• FAST FACTS:
  • Viewers called to report a plane circling Downtown Memphis
  • Homeland Security was running a test
  • Testing equipment to defend against shoulder to air missiles

tom.powell@wreg.com

(MEMPHIS May 21, 2009 7:50 PM) -- Ian and Pat Tuohy, tourists from Australia, came to Memphis to visit Graceland and eat some ribs on Beale Street. When they were walking along the river Thursday, they noticed something that wasn't on their itinerary.

What they spotted circling downtown , was a cargo plane being flown as part of a test by Homeland Security. The department is testing military missile defense equipment, to see how to best adapt it for use on commercial aircraft.

"I think it's amazing," says Pat Tuohy. "Something to tell the folks back in Australia."

Homeland Security Program Manager Kerry Wilson says they picked Memphis because they wanted to test the equipment in a real world environment where the systems would have to opperate amidst technological "clutter."

Busy Memphis International Airport provided the perfect real-world environment, he says.

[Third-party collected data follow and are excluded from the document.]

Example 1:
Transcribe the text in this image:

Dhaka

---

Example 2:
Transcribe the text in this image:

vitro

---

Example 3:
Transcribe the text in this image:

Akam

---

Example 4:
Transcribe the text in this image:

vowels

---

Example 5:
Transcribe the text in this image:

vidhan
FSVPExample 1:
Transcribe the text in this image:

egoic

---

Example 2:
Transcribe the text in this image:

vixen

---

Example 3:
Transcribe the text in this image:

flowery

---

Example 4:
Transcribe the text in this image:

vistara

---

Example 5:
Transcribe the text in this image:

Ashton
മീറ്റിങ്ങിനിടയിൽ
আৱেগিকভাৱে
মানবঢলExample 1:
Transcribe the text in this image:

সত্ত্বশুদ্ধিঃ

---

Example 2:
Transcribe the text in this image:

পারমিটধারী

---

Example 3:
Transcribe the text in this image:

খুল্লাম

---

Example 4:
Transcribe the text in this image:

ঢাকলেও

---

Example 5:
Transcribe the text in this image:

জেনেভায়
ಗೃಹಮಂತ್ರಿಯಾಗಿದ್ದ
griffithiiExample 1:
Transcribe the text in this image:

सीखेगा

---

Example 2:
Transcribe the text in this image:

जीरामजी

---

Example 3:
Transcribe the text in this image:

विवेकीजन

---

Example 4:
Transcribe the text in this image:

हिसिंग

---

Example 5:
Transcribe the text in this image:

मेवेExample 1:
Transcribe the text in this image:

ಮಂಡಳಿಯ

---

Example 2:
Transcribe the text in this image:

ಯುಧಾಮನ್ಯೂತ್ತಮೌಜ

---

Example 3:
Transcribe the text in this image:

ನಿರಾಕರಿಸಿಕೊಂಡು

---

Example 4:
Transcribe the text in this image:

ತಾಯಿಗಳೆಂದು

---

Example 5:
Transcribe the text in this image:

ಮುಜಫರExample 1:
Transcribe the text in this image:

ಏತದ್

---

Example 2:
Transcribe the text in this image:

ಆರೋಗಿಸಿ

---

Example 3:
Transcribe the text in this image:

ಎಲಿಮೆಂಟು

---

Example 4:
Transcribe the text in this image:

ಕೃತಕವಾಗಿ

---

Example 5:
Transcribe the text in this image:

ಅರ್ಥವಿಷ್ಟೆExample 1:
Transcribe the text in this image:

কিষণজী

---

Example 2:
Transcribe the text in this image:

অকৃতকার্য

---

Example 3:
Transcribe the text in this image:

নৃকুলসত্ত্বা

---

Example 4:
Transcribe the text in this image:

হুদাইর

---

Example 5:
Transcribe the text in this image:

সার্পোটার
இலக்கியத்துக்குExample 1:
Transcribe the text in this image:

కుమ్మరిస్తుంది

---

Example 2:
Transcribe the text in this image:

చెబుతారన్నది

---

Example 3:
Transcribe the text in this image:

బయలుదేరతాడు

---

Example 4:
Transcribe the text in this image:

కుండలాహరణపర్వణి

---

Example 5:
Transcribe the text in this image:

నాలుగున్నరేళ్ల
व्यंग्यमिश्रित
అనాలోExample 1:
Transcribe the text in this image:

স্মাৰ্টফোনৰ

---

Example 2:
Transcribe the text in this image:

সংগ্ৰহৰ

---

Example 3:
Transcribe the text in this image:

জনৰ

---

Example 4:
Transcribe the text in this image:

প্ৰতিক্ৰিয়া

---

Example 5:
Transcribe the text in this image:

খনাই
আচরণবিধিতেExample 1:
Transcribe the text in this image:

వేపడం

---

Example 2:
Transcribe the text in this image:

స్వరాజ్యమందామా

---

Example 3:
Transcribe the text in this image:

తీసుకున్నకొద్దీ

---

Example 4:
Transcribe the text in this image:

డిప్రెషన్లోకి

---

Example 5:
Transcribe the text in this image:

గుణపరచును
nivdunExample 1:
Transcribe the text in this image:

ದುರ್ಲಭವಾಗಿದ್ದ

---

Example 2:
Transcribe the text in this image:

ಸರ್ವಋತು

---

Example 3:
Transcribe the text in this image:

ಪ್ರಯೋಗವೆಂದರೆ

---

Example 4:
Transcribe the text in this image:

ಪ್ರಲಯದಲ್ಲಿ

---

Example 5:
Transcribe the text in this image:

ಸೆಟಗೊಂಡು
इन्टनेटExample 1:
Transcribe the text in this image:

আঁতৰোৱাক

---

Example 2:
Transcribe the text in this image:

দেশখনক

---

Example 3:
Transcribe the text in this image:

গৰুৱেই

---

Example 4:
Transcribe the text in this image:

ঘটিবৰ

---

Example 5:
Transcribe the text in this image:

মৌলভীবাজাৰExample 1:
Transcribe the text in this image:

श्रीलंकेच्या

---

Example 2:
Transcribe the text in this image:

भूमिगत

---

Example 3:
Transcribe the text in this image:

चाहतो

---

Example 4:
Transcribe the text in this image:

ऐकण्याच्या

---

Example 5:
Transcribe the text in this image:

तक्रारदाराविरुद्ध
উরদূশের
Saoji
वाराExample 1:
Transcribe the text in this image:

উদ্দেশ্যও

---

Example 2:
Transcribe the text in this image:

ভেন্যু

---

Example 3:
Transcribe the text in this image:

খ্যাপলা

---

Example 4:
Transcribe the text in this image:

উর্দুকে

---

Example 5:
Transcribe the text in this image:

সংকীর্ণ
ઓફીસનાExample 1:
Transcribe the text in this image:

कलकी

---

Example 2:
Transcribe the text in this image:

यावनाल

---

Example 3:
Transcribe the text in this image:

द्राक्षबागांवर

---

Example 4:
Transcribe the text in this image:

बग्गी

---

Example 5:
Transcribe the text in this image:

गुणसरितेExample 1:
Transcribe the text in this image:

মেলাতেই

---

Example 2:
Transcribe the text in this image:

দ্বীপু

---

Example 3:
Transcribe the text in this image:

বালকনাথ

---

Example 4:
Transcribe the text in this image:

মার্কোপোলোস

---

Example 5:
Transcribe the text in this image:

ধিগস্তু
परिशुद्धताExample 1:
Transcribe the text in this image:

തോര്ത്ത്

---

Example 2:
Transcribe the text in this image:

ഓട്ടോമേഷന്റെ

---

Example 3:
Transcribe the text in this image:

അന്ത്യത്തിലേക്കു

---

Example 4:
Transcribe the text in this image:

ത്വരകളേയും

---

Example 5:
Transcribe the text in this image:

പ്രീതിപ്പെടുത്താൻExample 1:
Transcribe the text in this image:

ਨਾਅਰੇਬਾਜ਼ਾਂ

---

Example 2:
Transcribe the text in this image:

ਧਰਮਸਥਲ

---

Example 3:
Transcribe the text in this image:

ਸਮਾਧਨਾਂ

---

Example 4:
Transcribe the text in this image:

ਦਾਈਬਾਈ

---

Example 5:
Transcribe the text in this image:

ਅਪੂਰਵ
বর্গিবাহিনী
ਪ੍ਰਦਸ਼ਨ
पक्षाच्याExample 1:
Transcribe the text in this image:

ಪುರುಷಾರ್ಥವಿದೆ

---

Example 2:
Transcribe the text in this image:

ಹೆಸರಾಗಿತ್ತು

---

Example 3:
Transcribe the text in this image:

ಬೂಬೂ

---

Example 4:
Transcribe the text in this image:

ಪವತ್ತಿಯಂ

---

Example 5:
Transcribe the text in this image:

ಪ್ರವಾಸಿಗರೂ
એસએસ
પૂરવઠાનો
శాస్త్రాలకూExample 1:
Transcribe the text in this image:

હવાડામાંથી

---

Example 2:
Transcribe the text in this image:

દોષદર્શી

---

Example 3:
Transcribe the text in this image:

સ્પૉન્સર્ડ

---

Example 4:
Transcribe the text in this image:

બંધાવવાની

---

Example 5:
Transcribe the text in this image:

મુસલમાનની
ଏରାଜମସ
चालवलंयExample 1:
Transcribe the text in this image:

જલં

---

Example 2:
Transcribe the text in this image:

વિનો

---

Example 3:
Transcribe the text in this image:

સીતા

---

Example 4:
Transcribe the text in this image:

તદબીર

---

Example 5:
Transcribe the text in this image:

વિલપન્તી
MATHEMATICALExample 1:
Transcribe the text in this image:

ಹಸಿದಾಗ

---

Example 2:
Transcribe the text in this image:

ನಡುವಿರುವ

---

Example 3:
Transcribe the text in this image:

When folks noticed the plane circling, some started to speculate that maybe the jet was having trouble landing, and might be dropping fuel in the Mississippi. Wilson quickly put that rumor to rest. "At no point in time was the plane in any danger," he says.

Wilson also explained that they were using simulators on the ground. "We're not firing live missiles anywhere in the vicinity."

Footage provided by Homeland Security to WREG News Channel 3, shows a test conducted in the desert, using actual missiles. You can see the system recognize a missile, then cause it to spin out of control.

There is no credible threat that a terrorist might use one of these shoulder to air missiles in the United States, but Wilson says in 2003 Congress directed Homeland Security to adapt the technology to see if it could be used on commercial aircraft, just in case. "We're part of science and technology. Our job is to look at what's out there and be ready if something happens," he says.